Thursday, August 18, 2011

Cut out all the ropes and let me fall

Had this fucked up dream last night. You're not with me anymore and my dog died. I was sitting in this road-side diner like the waffle house or something like that except they served fried chicken and waffles.the waitress came over and threw down a plate of cold eggs - sunny side up and covered in ketchup.  I hate that.   I left and traffic sucked.  Then it was just about light outside and I  was in bed thinking that school starts today! fuck  and i was late for the bus. I despise those teachers and kids and hipster haired fuck ups.  how's is that Steve Fairgroves is even capable of growing a beard at barely 17 anyway? I cant wait to laugh at his Pabst Blue Ribbon belt buckle and fag anchor tattoo. Ever wonder the ratio of anchor tattoos to actual sailors in your town?    

I woke up in a real negative mood. pissed at the dream and the sunshine and birds. I fumbled around in the kitchen. I managed a cup of coffee (praise to the Keurig machine) then shook Fruity-Pebbles into a bowl and sat at the desk. I attempted to work on my comic-book.  but nothing. nothing. Okay. I needed to cool off. So, I showered like Christian Bale in American Psycho, scrub down, moisturize, spray. A few push-ups. I let the sugar and caffeine settle in and got to thinking: I used to be able to write so easily, so good too. Girls left with sticky knickers good. i mean,  i could never draw for shit but at least i had the writing part down. I wrote with my dick,  that was it and i knew it. Driven by an insatiable need to create and to fuck. girls seemed to like the pent up anger and frustration. the displaced loneliness pouring out on the page, drawn into a character. and that worked?  Yeah, Girls emailed my blog to get to know me. "Put your anger inside me" they seemed to say. and i did. Often. but it was never without the vapor trail of emotional scars and broken promises associated with the artist /whore muse hook-up. They ended as stories in my comics. Entertainment. But, the void was my life and what i wrote about and drew was merely the truth hidden between the lies. Ah.. ,, hows that for bullshit?   

I got a girlfriend and then married - a wife. a shiny new black metal ring to wear,  then the dog and job and bills and no time for girlfriends on the side or any time at all.  time slipped away along with my words and drawings.  I want to write again - fuck again. fuck someone new and keep secrets and then forgive myself in comic-strips and prose. With these thoughts i go back to the desk. I have 10 minutes before i have to leave for work. Ive been working on this same rough draft for weeks, the sketches, the idea sheet. my latest comic .

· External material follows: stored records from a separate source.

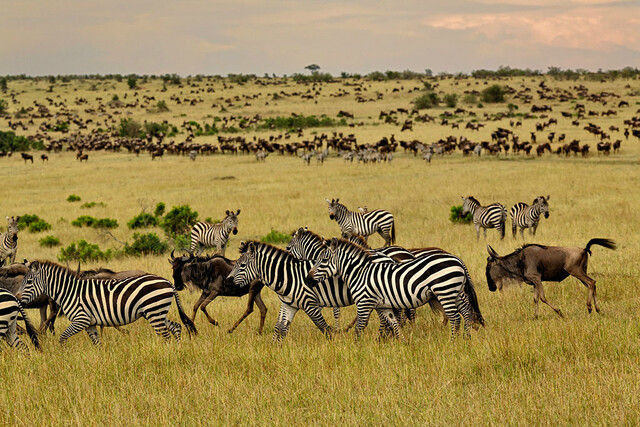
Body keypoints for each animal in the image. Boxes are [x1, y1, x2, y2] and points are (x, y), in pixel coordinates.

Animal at [20, 260, 196, 346]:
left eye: (28, 282)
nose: (17, 298)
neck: (70, 292)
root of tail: (168, 282)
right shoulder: (90, 323)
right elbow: (97, 343)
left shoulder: (81, 320)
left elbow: (62, 338)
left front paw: (64, 356)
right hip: (156, 312)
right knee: (176, 327)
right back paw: (177, 350)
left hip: (154, 311)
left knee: (165, 335)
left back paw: (168, 353)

My comic book is called -  ARCH. (Anger. Rage.Confusion.Hate)
It's about this guy named Arch and he's a real negative dude. (at least on the inside) but  it works for him, until it doesn't. i mean strange shit happens along the way. He meets a girl who is into werewolves and choking, he volunteers at the animal shelter (and the dogs sometimes talk to him, offering advice) Arch makes what money he can writing a self-help blog online. He is a life coach of sorts,  he'd battled his demons in the past and truly believes he can now help others. specialties include the power of attraction, sexual addiction, consumerism, and balance.  with that he peddles his e-books and email coaching seminars (personal one on ones can be set up) He has few overly devoted followers if you know what I mean.  He claims to be good at fixing things but i think its more destroying things. One morning after a particularly awful dream he wakes up and writes a scathing rant in his blog, a manifesto filled with sci-fi and porn references. He takes on everything from religion to Star Wars. But, he only planned on venting. Getting out all his anger on the page like he'd been taught, release and let go. No one gets hurt.  Delete. Only he pressed Enter. It's gone, it's out there for the world to see. The entry is titled "Rainbows and Ewoks are Gay and Love is Shite "  250 comments in less than 3 minutes.His cell phone is buzzing. Oh shit.